__WORK ORDER__: Copy the data from the line with "left wrist: (124, 50, 25)" through the end of the data, replacing "ankle" with "heel" wherever it occurs and changing nothing else. Leave the pictures out of your answer.

Pictured people or hands with joints:
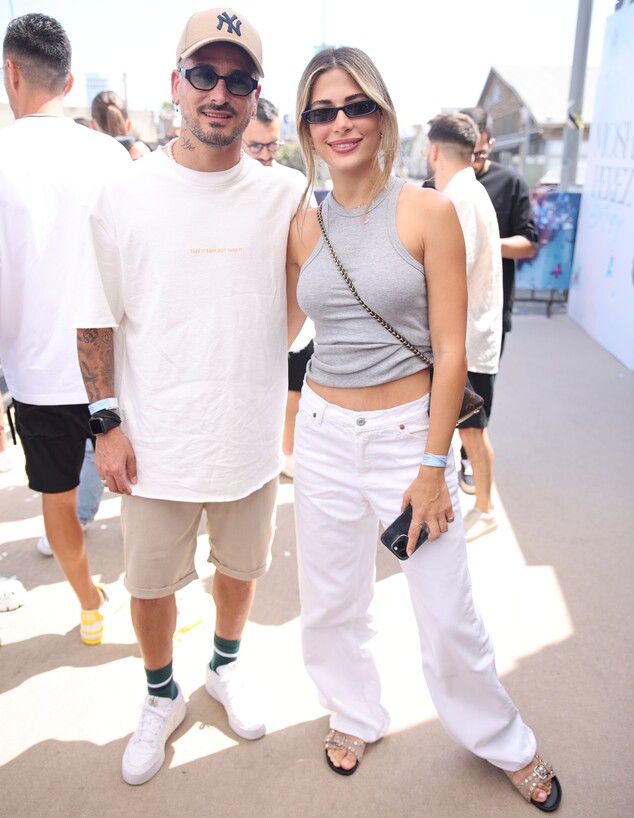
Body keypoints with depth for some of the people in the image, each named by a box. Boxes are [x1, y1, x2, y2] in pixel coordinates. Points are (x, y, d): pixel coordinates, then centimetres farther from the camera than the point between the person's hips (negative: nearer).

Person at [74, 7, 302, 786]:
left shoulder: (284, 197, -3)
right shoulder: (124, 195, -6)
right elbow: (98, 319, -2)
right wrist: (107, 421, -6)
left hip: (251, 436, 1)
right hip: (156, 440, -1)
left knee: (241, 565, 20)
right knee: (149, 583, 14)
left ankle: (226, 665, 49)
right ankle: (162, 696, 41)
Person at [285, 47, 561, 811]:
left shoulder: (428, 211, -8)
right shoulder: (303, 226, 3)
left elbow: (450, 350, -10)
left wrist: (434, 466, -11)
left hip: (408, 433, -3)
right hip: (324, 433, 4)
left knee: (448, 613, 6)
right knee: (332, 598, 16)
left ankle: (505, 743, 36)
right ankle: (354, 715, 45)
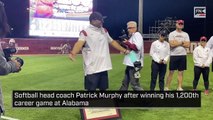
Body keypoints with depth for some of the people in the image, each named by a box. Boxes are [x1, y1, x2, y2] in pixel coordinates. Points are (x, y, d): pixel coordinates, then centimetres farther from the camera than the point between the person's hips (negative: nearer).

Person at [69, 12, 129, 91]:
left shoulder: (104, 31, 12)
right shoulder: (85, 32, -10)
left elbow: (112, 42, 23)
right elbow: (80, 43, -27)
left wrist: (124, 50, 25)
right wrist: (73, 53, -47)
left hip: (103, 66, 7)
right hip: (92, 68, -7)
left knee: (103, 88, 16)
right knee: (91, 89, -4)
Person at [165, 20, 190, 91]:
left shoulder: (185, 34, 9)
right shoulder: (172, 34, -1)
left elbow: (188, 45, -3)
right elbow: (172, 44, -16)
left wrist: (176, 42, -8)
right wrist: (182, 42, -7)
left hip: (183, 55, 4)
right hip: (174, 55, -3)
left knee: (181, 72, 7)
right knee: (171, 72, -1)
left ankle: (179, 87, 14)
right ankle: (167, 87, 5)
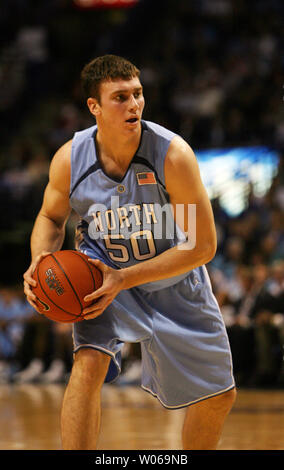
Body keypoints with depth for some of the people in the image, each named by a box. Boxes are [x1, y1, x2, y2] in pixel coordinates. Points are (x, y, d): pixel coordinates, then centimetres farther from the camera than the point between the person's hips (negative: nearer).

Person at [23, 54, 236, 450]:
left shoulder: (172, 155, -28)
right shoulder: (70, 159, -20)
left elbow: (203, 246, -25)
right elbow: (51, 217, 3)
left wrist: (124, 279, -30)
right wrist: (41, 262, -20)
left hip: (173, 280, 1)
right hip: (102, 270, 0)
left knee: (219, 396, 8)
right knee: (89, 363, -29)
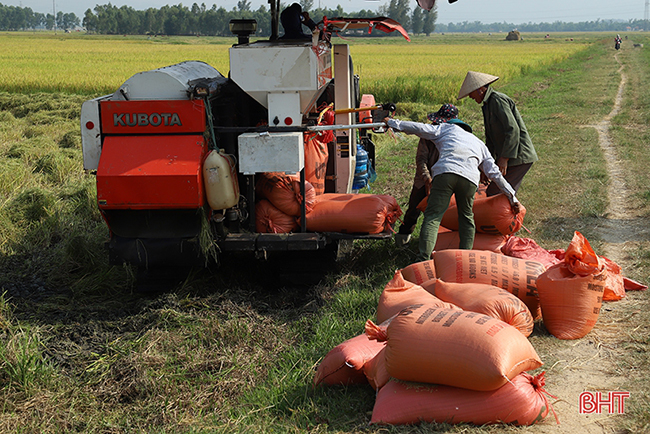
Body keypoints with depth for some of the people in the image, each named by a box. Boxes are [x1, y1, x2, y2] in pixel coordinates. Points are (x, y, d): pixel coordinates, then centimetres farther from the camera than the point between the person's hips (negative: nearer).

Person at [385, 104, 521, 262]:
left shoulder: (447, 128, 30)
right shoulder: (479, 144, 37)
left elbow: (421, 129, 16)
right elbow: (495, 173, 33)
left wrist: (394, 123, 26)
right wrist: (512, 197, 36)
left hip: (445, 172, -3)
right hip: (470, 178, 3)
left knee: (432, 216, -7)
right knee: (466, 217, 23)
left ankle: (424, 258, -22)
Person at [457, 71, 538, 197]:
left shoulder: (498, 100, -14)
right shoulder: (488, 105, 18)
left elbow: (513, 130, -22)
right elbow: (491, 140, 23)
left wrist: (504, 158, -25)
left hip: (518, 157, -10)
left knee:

__TASK RESPONSE__:
left wrist: (124, 50, 25)
right wrist: (73, 53, -47)
left hip: (103, 66, 7)
right hip: (92, 68, -7)
left knee: (103, 88, 16)
right knee: (91, 89, -4)
Person at [165, 20, 190, 91]:
left shoulder: (185, 34, 9)
right shoulder: (172, 34, -1)
left elbow: (188, 45, -3)
right elbow: (172, 44, -16)
left wrist: (176, 42, -8)
right wrist: (182, 42, -7)
left hip: (183, 55, 4)
right hip: (174, 55, -3)
left knee: (181, 72, 7)
right knee: (171, 72, -1)
left heel: (179, 87, 14)
right heel: (167, 87, 5)
Body keypoints with depth for some of the people in the image, each named by a box. Boxes are [x1, y1, x2, y2] in pixel coordinates. Points are (x, y, d): pixel coordinates, then centimetres farther from the camera than the point between the person's hips (negative: nearer).

Person at [23, 54, 236, 450]:
left shoulder: (172, 155, -28)
right shoulder: (70, 159, -20)
left elbow: (203, 246, -25)
right elbow: (51, 217, 3)
left wrist: (124, 279, -30)
right wrist: (41, 262, -20)
left hip: (173, 280, 1)
right hip: (102, 270, 0)
left knee: (219, 396, 8)
right knee: (89, 363, -29)
Body keypoints with depth for some of the people in the image, each named by a box. Boxes are [x1, y1, x2, y2] in pixel coordinates. Points are (x, y, d): pixel coordinates, then centimetres farther from the camera than the point between the person's hips (negative: nearer).

Person at [385, 104, 521, 262]:
left shoulder: (447, 128, 30)
right shoulder: (479, 144, 37)
left elbow: (421, 129, 16)
right elbow: (495, 173, 33)
left wrist: (394, 123, 26)
right wrist: (512, 197, 36)
left hip: (445, 172, -3)
right hip: (470, 178, 3)
left knee: (432, 216, -7)
right knee: (466, 217, 23)
left heel: (424, 258, -22)
Person at [457, 71, 538, 197]:
left shoulder: (498, 100, -14)
right shoulder: (488, 105, 18)
left elbow: (513, 130, -22)
right elbow: (491, 140, 23)
left wrist: (504, 158, -25)
left hip: (518, 157, -10)
left knee:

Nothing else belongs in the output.